The most common color variety of naturally occurring diamonds are brown. Brown diamonds were typically considered worthless for use in jewelry, not even assessed on the diamond color scale, they were mostly used for industrial purposes before the development of the Argyle diamond mine in Australia in 1986. After the Argyle mine was discovered marketing strategies changed making brown diamonds popular gemstones due to the supply coming from the Argyle mine, which produces 1/3 of the world’s naturally occurring diamonds of which 80% are brown. In the year 2000, a fine jewelry corporation trademarked the term chocolate diamond and they have since gained popularity.

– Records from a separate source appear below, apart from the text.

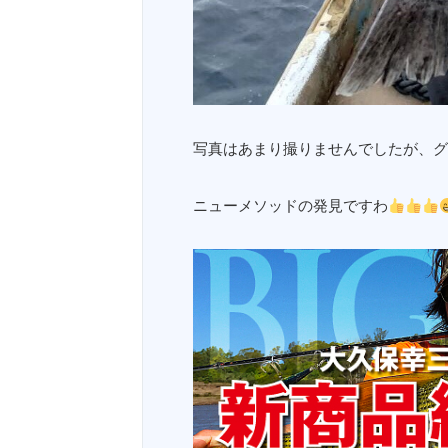
写真はあまり撮りませんでしたが、グ
ニューメソッドの発見ですわ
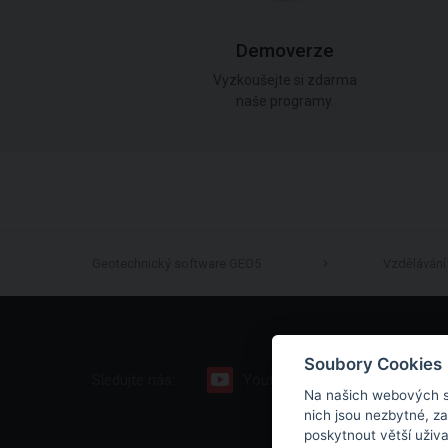
Demoverze
Vyzkoušejte si zdarma
naše programy.
Geotechnický software GEO5
Vzdělávání
Soubory Cookies
Sledujte nás:
Youtube
Facebook
Na našich webových s
nich jsou nezbytné, z
poskytnout větší uživ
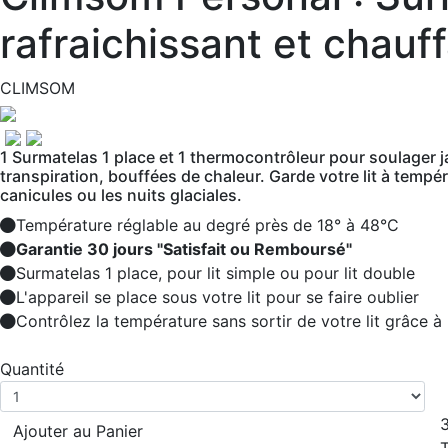
rafraichissant et chauf
CLIMSOM
1 Surmatelas 1 place et 1 thermocontrôleur pour soulager 
transpiration, bouffées de chaleur. Garde votre lit à temp
canicules ou les nuits glaciales.
Température réglable au degré près de 18° à 48°C
Garantie 30 jours "Satisfait ou Remboursé"
Surmatelas 1 place, pour lit simple ou pour lit double
L'appareil se place sous votre lit pour se faire oublier
Contrôlez la température sans sortir de votre lit grâce 
Quantité
Ajouter au Panier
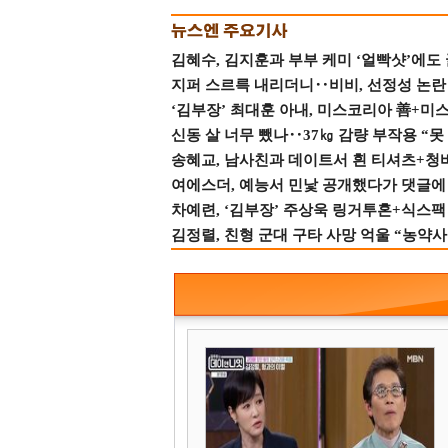
김혜수, 김지훈과 부부 케미 ‘얼빡샷’에도
지퍼 스르륵 내리더니‥비비, 선정성 논란 터
‘김부장’ 최대훈 아내, 미스코리아 善+미
신동 살 너무 뺐나‥37㎏ 감량 부작용 “못
송혜교, 남사친과 데이트서 흰 티셔츠+청
여에스더, 예능서 민낯 공개했다가 댓글에 충
차예련, ‘김부장’ 주상욱 링거투혼+식스팩 
김정렬, 친형 군대 구타 사망 억울 “농약사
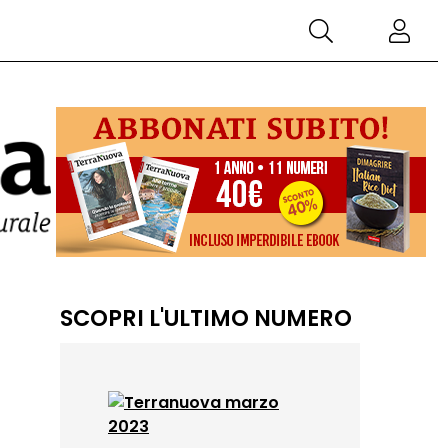
SCOPRI L'ULTIMO NUMERO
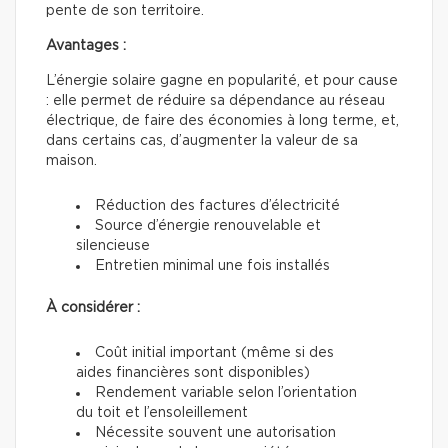
pente de son territoire.
Avantages :
L’énergie solaire gagne en popularité, et pour cause
: elle permet de réduire sa dépendance au réseau
électrique, de faire des économies à long terme, et,
dans certains cas, d’augmenter la valeur de sa
maison.
Réduction des factures d’électricité
Source d’énergie renouvelable et
silencieuse
Entretien minimal une fois installés
À considérer :
Coût initial important (même si des
aides financières sont disponibles)
Rendement variable selon l’orientation
du toit et l’ensoleillement
Nécessite souvent une autorisation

A journalist who wishes to remain nameless uncovered, by chance, what the CEO of a major diamond supply company and his counterparts think about chocolate diamonds. The nameless journalist was out to lunch with a client at an upscale restaurant in downtown New York with a digital recorder in his pocket that he had mistakenly left on. When he returned home later that evening he played back the recording and discovered that he had captured a conversation between Charles Baumgold, CEO of London based diamond corporation Le Veen, and one of his peers, whose name has not yet been uncovered. The following is a transcript of Baumgold talking to his peer:
You know it’s crazy, twenty years ago we couldn’t give these damned stones away, for heavens sake we were getting rid of them wholesale to be used in drills, and knife sharpeners, stuff like that, but since we started calling them chocolate diamonds and have upped the ad game a bit the peasants have been buying them like candy thinking they’re getting something special. I say, I wish we had the reach thirty years ago that we have now when we discovered that huge mine full of mud stones, we would’ve made a couple of billion more, but such is life. I swear you can dress up anything with a clever name and a nice marketing strategy behind it and the peons will go crazy for it, useful idiots will buy anything when they’re told to.
Since the release of the tape Charles Baumgold has gone on record as saying “all news articles concerning anything should be approved by a government assigned proofreading force,” and that he was merely talking to his friend about tea.